**TASK STATEMENT:** Determine how many lines in the entries below include "Squamous". The reply should be that number and nothing else.

** PROVIDED MATERIAL follows **

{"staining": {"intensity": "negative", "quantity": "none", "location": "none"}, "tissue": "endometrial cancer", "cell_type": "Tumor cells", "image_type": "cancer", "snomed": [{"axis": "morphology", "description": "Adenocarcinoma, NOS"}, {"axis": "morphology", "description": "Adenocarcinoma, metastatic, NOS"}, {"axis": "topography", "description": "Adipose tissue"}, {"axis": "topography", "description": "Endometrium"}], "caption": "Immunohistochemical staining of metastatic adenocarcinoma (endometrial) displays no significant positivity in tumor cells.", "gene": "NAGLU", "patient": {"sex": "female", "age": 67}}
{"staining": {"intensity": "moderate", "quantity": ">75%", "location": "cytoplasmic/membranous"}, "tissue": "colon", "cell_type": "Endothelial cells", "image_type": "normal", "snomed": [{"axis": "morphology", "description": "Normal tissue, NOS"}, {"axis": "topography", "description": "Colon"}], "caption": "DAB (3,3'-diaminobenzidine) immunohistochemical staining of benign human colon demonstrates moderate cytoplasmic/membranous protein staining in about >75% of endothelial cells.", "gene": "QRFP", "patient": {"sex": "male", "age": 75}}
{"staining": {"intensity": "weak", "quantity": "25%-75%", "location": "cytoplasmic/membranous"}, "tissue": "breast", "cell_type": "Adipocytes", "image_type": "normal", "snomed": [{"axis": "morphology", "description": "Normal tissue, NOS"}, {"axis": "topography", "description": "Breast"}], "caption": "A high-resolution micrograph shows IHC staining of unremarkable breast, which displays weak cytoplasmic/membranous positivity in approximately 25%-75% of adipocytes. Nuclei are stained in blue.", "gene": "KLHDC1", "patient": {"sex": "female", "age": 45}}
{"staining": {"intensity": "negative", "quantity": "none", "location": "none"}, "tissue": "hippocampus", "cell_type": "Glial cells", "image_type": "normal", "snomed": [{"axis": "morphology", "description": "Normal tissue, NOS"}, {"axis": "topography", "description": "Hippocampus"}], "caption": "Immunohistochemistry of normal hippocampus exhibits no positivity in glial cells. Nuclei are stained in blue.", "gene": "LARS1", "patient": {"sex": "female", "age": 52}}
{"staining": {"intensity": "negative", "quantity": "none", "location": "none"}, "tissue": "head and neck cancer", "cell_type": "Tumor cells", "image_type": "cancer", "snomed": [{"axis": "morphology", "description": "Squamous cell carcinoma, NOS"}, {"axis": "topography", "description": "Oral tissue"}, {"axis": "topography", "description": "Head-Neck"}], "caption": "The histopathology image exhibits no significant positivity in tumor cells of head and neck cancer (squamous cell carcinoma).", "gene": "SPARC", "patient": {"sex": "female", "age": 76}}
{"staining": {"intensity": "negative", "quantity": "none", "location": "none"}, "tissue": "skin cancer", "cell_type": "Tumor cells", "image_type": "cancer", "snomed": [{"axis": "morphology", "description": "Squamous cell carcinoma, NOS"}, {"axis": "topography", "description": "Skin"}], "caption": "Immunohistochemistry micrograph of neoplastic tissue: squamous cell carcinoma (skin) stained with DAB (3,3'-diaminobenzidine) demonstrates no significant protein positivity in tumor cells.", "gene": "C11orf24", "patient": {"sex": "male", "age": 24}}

** End of PROVIDED MATERIAL **

**REPLY TO THE TASK:** 2